§ **Dokumentabschnitt**
####################
Mode aus altem Plastik als Antwort auf "Fast Fashion"
Das Modekarussell nimmt Fahrt auf, Kleidermacher pressen immer mehr Kollektionen in den Markt. Früher gab es eine Sommer- und eine Winterkollektion, heute schlichten Textilriesen alle zwei Wochen neue Teile in Regale. „Fast Fashion“, heißt das im Fachjargon. „Wegwerfmode“ sagen Kritiker.
Am Waschzettel stehen Materialien wie Polyamid, Polyester, Acryl oder Nylon. Allesamt synthetischen Fasern, sprich: Plastik. Ein billiger Rohstoff, der vom Boom der Outdoorkleidung weiter befeuert wird.
2017 waren rund 70 Prozent aller weltweit hergestellten Fasern synthetische Chemiefasern, 80 Prozent davon Polyester. Binnen eines Jahres kamen 53,7 Millionen Tonnen davon auf den Markt, schätzt Global 2000 in seinem Plastikatlas 2019. Textilien – Industrietextilien inklusive – haben demnach einen Anteil von 15 Prozent an der jährlichen Plastikproduktion.
Doppelt so viel Fetzen
Allein im Zeitraum 2000 bis 2014 hat die Bekleidungsindustrie ihre weltweite Produktionsmenge verdoppelt, 2014 drängten laut Greenpeace erstmals mehr als 100 Milliarden Kleidungsstücke in den Weltmarkt.
Zu viel, sagen Branchenkenner. Sie schätzen, dass das Angebot die Nachfrage bereits um 30 Prozent übertrifft. Allein in Österreichs Kleiderkästen sollen insgesamt 72 Millionen Kleider lagern, die nie oder nur selten getragen werden.
Wegwerfgesellschaft
In den USA soll sich die Menge an weggeworfenen Kleidungsstücken binnen zehn Jahren verdoppelt haben – auf zuletzt 14 Millionen Tonnen. Auch die EU wirft im großen Stil Kleidung weg, davon landen 80 Prozent in der Müllverbrennungsanlage oder auf der Deponie.
Die Trennung von Fasergemischen in Recyclingprozessen ist aufwendig, vielerorts mangelt es zudem an flächendeckenden Rücknahmesystemen für Textilien. Bestenfalls zwölf Prozent der in Österreich entsorgten Kleider werden lokal weiterverkauft, der Rest wird in Entwicklungsländer verschifft. Klingt erstmal sinnvoll, ist es oft aber nicht, sagen Kritiker. Die Tonnen an Gratis-Mode ruinieren die Kleidermacher vor Ort. Der Müll der Wohlstandsgesellschaft erstickt also ganze Produktionszweige.
####################
§ **Bereitgestellte Einträge**

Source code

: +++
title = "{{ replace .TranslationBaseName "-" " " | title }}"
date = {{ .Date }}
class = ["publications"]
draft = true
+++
####################
§ **Aufgabenziel**
Zitiere aus dem Text über Mode aus Plastik die Stelle zwischen „2017 waren rund“ und „in den Weltmarkt.“, beide eingeschlossen.

§ **Antwort zur Aufgabe**
2017 waren rund 70 Prozent aller weltweit hergestellten Fasern synthetische Chemiefasern, 80 Prozent davon Polyester. Binnen eines Jahres kamen 53,7 Millionen Tonnen davon auf den Markt, schätzt Global 2000 in seinem Plastikatlas 2019. Textilien – Industrietextilien inklusive – haben demnach einen Anteil von 15 Prozent an der jährlichen Plastikproduktion.
Doppelt so viel Fetzen
Allein im Zeitraum 2000 bis 2014 hat die Bekleidungsindustrie ihre weltweite Produktionsmenge verdoppelt, 2014 drängten laut Greenpeace erstmals mehr als 100 Milliarden Kleidungsstücke in den Weltmarkt.